> Excerpt provided
══════════════════════════════
December 13, 2012
On Thursday, 13 December 2012 at 09:38:18 UTC, bearophile wrote:
> That program seems to have a bug, unless the signature of foo becomes (ref int[]).

Indeed. I'm learning how to type on a new keyboard, so most of my brain power is being spent on figuring out where the keys are. It took me over 40 minutes to type that whole message. :( I said it right in my head, fwiw.

> Right, but there are several cases where a little smarter compiler is able to see at compile-time that something bad is present in the code.

The problem is that it can't solve anything but the most basic of errors in code. This type of analysis will simultaneously be computationally expensive and useless in _real_ code. My point is that, ultimately, run time problems have to be dealt with at run time.

I wouldn't mind this suggestion except for the fact that it will take away human resources from much more useful endeavors (not to mention increasing compilation time). Many suggestions I see the value in... but I see
almost none here (as I explained, it won't do anything in non-trivial code that you might actually see using dynamic arrays).
══════════════════════════════
> Data to examine
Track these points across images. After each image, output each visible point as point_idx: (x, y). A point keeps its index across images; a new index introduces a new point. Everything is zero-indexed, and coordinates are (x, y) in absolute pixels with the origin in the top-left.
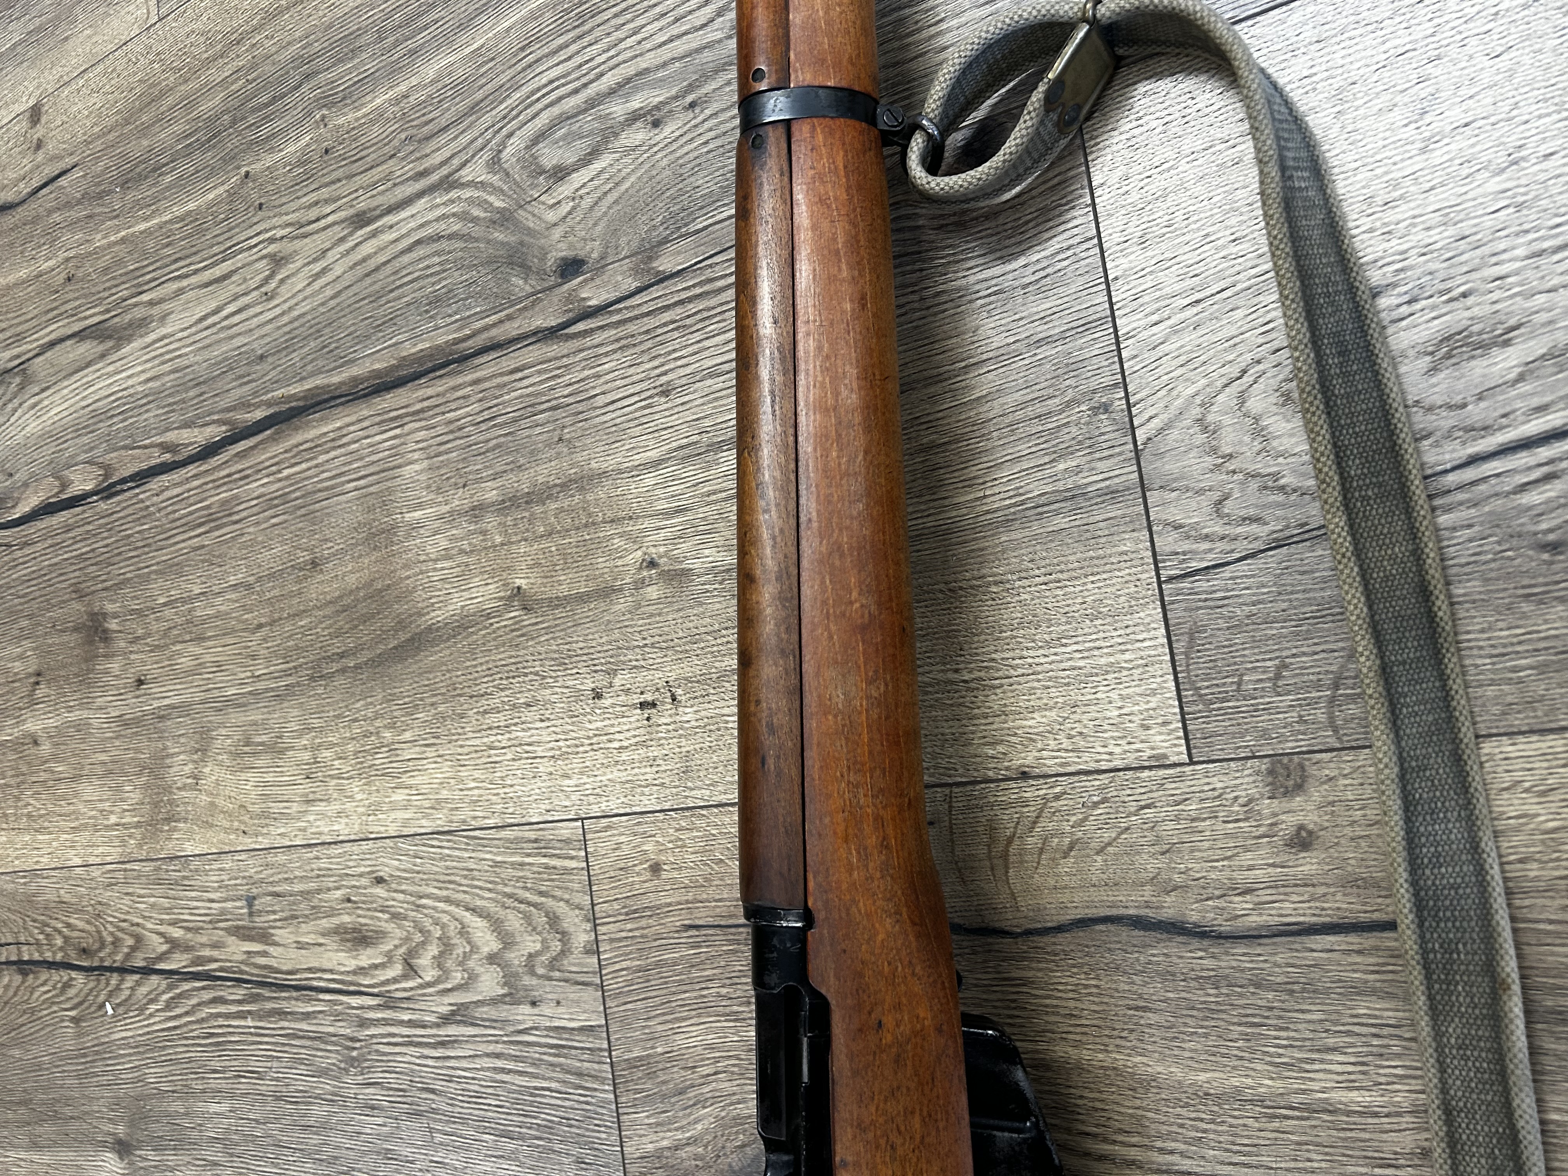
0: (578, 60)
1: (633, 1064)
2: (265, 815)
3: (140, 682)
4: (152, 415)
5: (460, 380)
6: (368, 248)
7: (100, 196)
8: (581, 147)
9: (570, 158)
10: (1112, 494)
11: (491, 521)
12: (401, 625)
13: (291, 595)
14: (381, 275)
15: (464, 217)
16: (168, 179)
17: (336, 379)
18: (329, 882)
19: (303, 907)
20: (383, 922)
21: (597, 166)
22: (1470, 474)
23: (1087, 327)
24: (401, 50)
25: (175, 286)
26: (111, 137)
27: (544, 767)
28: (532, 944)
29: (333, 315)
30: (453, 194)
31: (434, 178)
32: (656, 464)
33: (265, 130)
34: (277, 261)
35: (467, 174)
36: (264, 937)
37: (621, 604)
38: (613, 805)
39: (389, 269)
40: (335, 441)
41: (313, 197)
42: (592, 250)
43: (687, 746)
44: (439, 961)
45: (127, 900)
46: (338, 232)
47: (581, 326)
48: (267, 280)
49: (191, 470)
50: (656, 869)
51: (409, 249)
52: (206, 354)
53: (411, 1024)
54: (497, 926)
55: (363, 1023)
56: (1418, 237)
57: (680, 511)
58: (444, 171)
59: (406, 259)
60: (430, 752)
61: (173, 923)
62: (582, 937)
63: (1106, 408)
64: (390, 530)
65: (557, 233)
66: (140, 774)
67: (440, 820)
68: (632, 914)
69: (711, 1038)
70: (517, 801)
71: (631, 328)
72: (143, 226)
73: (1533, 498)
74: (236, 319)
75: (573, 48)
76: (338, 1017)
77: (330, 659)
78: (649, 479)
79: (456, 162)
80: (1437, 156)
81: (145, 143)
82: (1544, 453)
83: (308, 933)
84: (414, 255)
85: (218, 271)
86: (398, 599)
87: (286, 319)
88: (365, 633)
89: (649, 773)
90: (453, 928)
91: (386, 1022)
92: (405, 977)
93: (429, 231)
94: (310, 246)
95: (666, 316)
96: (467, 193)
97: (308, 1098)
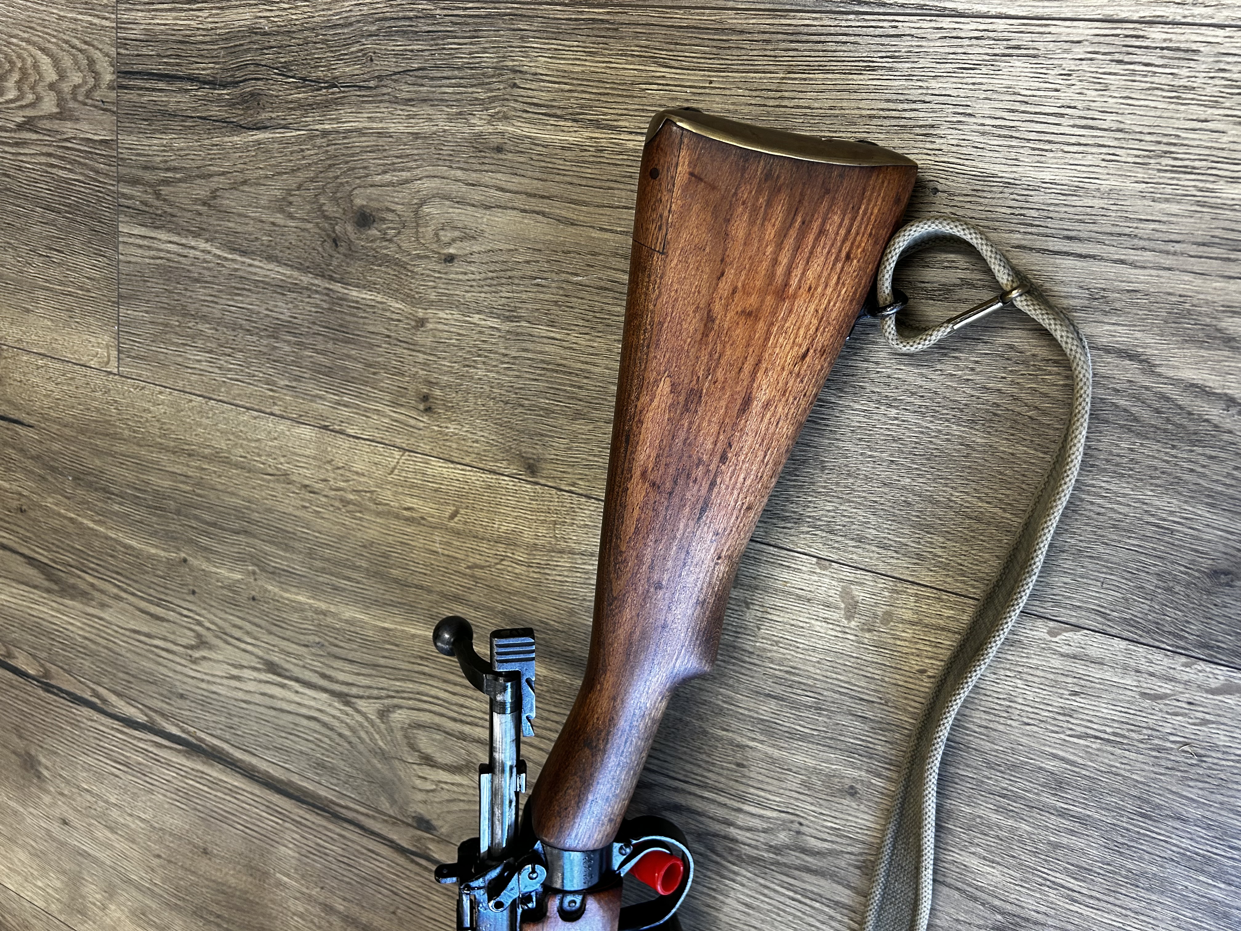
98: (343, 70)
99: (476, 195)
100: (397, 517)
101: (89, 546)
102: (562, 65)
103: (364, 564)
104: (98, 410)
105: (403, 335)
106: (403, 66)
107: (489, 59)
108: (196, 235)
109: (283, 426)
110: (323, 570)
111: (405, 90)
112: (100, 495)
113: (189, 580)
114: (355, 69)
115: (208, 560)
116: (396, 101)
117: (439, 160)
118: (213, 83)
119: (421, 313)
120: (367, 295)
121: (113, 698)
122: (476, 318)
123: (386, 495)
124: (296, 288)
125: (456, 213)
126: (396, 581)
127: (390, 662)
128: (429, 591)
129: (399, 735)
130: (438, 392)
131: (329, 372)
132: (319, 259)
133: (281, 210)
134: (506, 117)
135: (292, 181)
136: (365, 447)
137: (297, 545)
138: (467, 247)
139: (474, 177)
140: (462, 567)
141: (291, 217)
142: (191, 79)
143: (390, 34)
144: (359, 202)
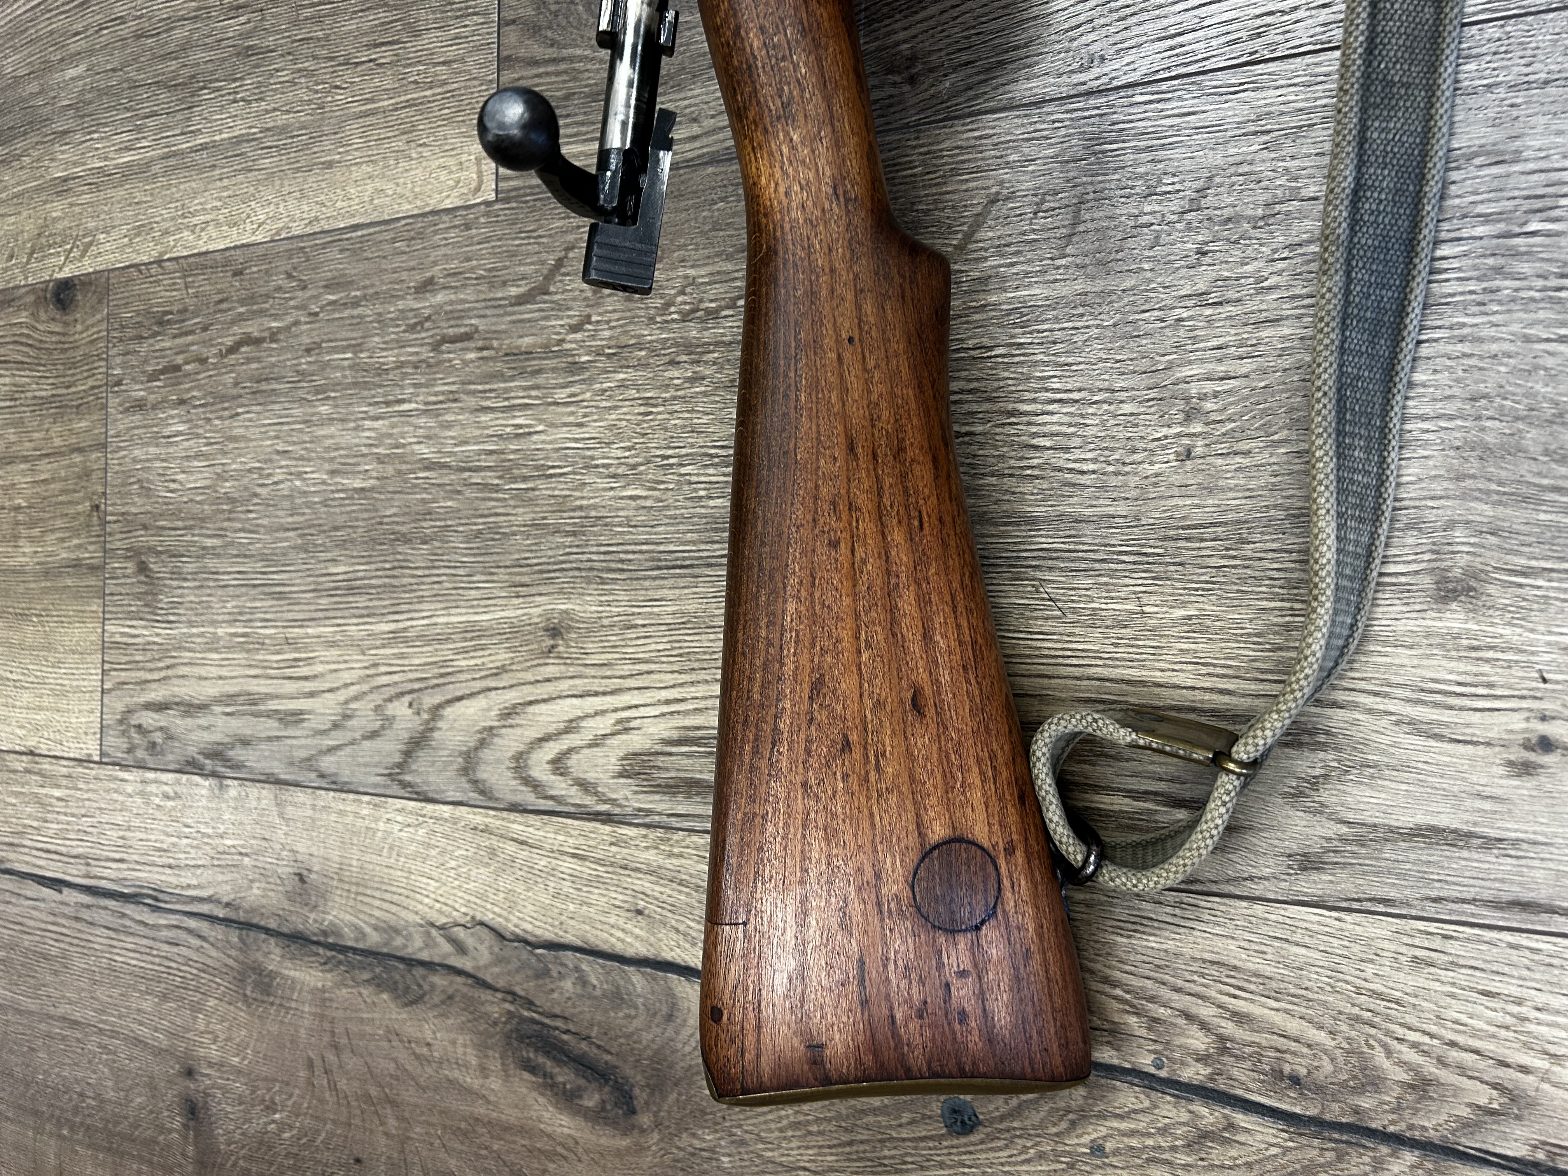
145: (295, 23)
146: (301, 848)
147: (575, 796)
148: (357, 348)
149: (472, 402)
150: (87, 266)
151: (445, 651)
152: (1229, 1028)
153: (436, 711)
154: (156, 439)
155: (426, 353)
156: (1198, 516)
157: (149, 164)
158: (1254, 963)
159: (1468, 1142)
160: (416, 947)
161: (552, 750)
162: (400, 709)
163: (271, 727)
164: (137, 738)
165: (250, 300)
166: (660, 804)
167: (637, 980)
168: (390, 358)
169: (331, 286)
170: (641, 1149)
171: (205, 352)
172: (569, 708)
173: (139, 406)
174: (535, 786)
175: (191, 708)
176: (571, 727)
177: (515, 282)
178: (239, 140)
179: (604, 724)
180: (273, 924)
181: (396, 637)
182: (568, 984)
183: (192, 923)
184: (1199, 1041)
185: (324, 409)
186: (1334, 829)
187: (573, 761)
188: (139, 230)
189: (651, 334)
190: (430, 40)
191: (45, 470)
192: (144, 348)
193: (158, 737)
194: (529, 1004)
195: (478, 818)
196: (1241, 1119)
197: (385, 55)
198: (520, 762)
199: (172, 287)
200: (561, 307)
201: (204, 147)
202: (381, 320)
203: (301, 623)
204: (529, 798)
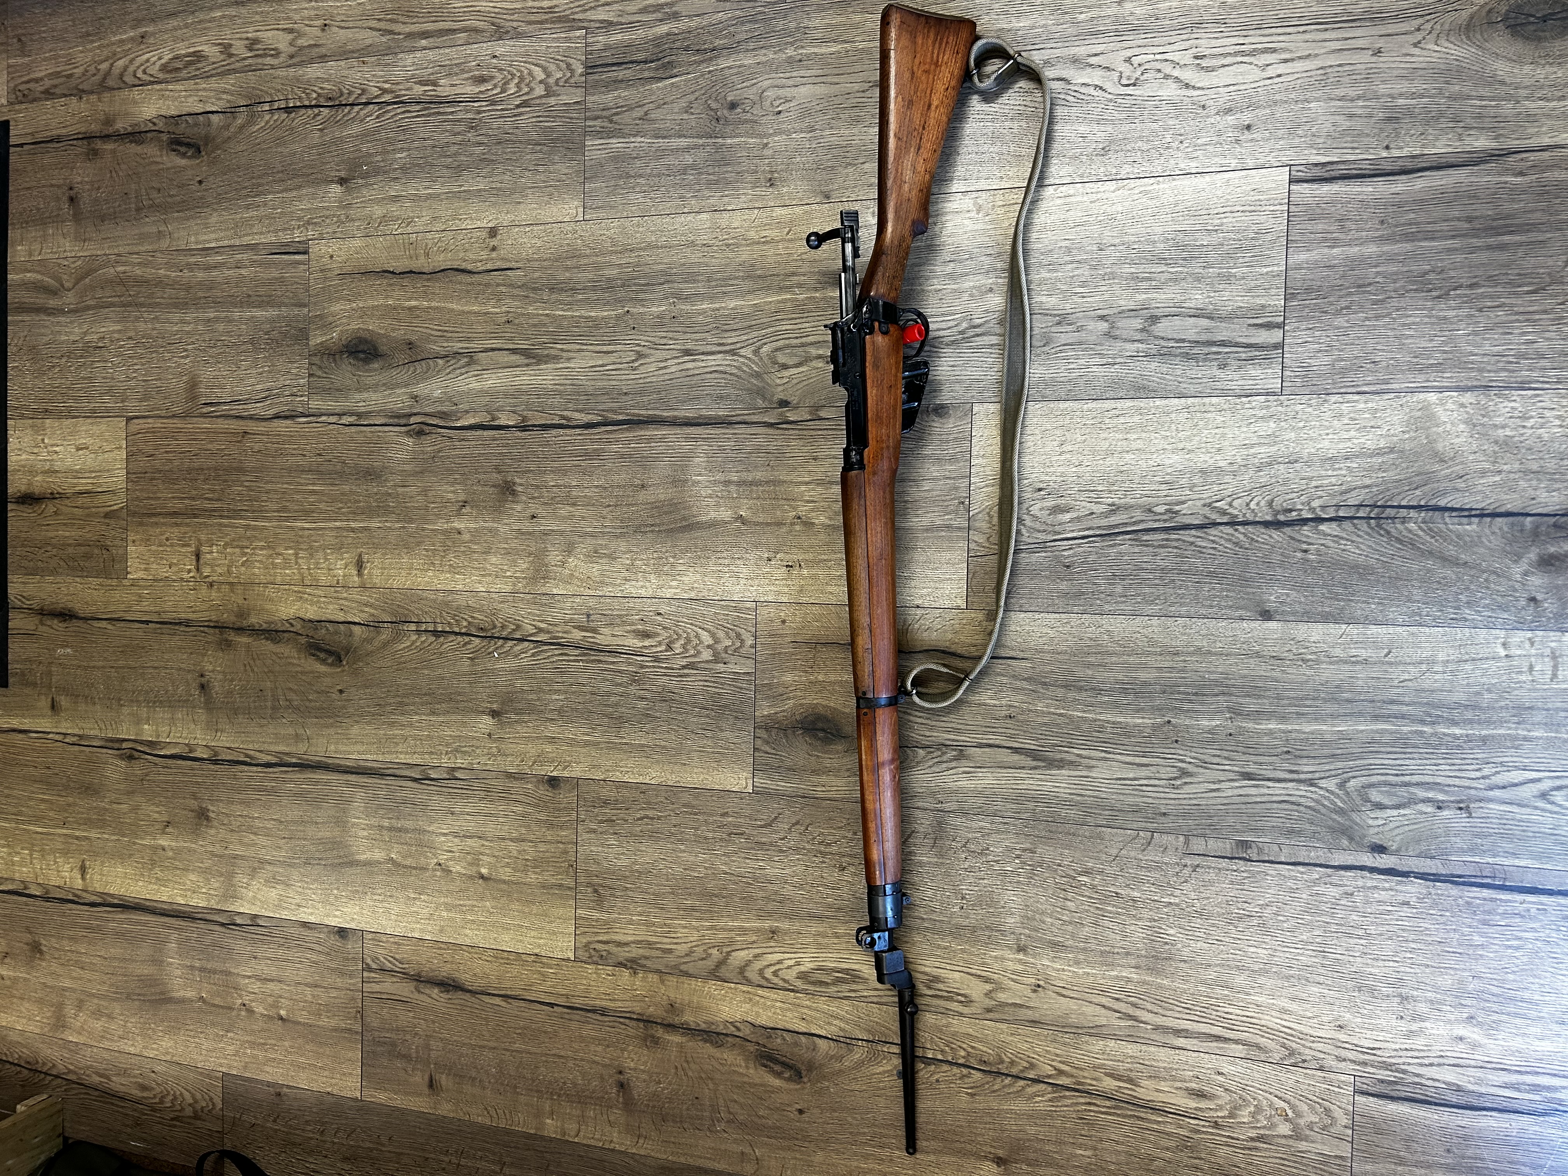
0: (800, 326)
1: (763, 685)
2: (602, 582)
3: (533, 517)
4: (557, 400)
5: (727, 431)
6: (690, 365)
7: (534, 289)
8: (795, 360)
9: (791, 362)
10: (959, 529)
11: (733, 488)
12: (684, 519)
13: (628, 496)
14: (695, 378)
15: (738, 368)
16: (580, 297)
17: (665, 414)
18: (634, 612)
19: (618, 621)
20: (659, 630)
21: (801, 369)
22: (1052, 544)
23: (963, 477)
24: (719, 289)
25: (578, 347)
26: (545, 263)
27: (743, 581)
28: (728, 643)
29: (668, 387)
30: (735, 358)
31: (728, 348)
32: (807, 483)
33: (642, 296)
34: (640, 355)
35: (743, 352)
36: (594, 631)
37: (784, 529)
38: (770, 599)
39: (699, 377)
40: (662, 439)
41: (664, 334)
42: (794, 400)
43: (802, 582)
44: (684, 646)
45: (513, 609)
46: (675, 354)
47: (784, 426)
48: (633, 361)
49: (578, 431)
50: (784, 622)
51: (711, 373)
52: (593, 383)
53: (666, 668)
54: (713, 635)
55: (642, 667)
56: (1054, 478)
57: (813, 501)
58: (732, 347)
59: (709, 376)
60: (691, 569)
61: (542, 621)
62: (750, 641)
63: (963, 503)
64: (686, 481)
65: (780, 388)
66: (529, 556)
67: (693, 595)
68: (771, 636)
69: (796, 678)
70: (729, 592)
71: (805, 432)
72: (561, 313)
73: (1065, 553)
74: (614, 373)
75: (798, 321)
76: (630, 664)
77: (647, 526)
78: (803, 488)
79: (738, 345)
80: (1062, 458)
81: (567, 275)
82: (1071, 542)
83: (618, 631)
84: (713, 376)
85: (605, 348)
86: (684, 508)
87: (641, 381)
88: (666, 519)
89: (786, 590)
90: (692, 634)
91: (654, 667)
92: (666, 651)
93: (721, 368)
94: (660, 355)
95: (820, 433)
96: (741, 360)
97: (609, 694)
98: (718, 42)
99: (790, 82)
100: (758, 243)
101: (560, 326)
102: (827, 21)
103: (741, 274)
104: (568, 244)
105: (756, 153)
106: (750, 35)
107: (793, 25)
108: (635, 136)
109: (690, 217)
110: (717, 286)
111: (752, 45)
112: (569, 293)
113: (631, 322)
114: (726, 41)
115: (643, 306)
116: (748, 50)
117: (772, 71)
118: (646, 62)
119: (765, 141)
120: (736, 140)
121: (577, 415)
122: (794, 136)
123: (752, 234)
124: (696, 147)
125: (781, 92)
126: (759, 277)
127: (758, 322)
128: (778, 275)
129: (766, 359)
130: (776, 175)
131: (717, 182)
132: (708, 130)
133: (686, 112)
134: (802, 47)
135: (692, 97)
136: (738, 213)
137: (700, 278)
138: (787, 105)
139: (788, 75)
140: (795, 257)
141: (692, 114)
142: (632, 62)
143: (743, 23)
144: (729, 99)
145: (670, 711)
146: (672, 995)
147: (781, 983)
148: (697, 829)
149: (743, 855)
150: (566, 774)
151: (732, 934)
152: (970, 1050)
153: (729, 953)
154: (602, 845)
155: (724, 836)
156: (964, 924)
157: (599, 743)
158: (976, 1034)
159: (1021, 1075)
160: (721, 1029)
161: (773, 969)
162: (714, 951)
163: (658, 953)
164: (593, 953)
165: (649, 803)
166: (811, 988)
167: (803, 1039)
168: (711, 835)
169: (684, 806)
170: (804, 1088)
171: (627, 817)
172: (778, 957)
173: (594, 831)
174: (767, 979)
175: (619, 944)
176: (780, 962)
177: (760, 820)
178: (643, 746)
179: (791, 962)
180: (659, 1021)
181: (712, 928)
182: (779, 1041)
183: (622, 1020)
184: (963, 1053)
185: (682, 847)
186: (994, 1003)
187: (780, 973)
188: (594, 766)
189: (808, 846)
190: (727, 734)
191: (542, 847)
192: (596, 810)
193: (604, 954)
194: (765, 1046)
195: (745, 988)
196: (972, 1071)
197: (709, 734)
198: (761, 972)
199: (611, 791)
200: (776, 832)
201: (626, 744)
202: (706, 821)
203: (671, 919)
204: (765, 983)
══════════════════════════════
> Your goal
Reproduce the forum reply above about compile-time error checking word for word, in full.

> Expected answer
December 13, 2012
On Thursday, 13 December 2012 at 09:38:18 UTC, bearophile wrote:
> That program seems to have a bug, unless the signature of foo becomes (ref int[]).

Indeed. I'm learning how to type on a new keyboard, so most of my brain power is being spent on figuring out where the keys are. It took me over 40 minutes to type that whole message. :( I said it right in my head, fwiw.

> Right, but there are several cases where a little smarter compiler is able to see at compile-time that something bad is present in the code.

The problem is that it can't solve anything but the most basic of errors in code. This type of analysis will simultaneously be computationally expensive and useless in _real_ code. My point is that, ultimately, run time problems have to be dealt with at run time.

I wouldn't mind this suggestion except for the fact that it will take away human resources from much more useful endeavors (not to mention increasing compilation time). Many suggestions I see the value in... but I see
almost none here (as I explained, it won't do anything in non-trivial code that you might actually see using dynamic arrays).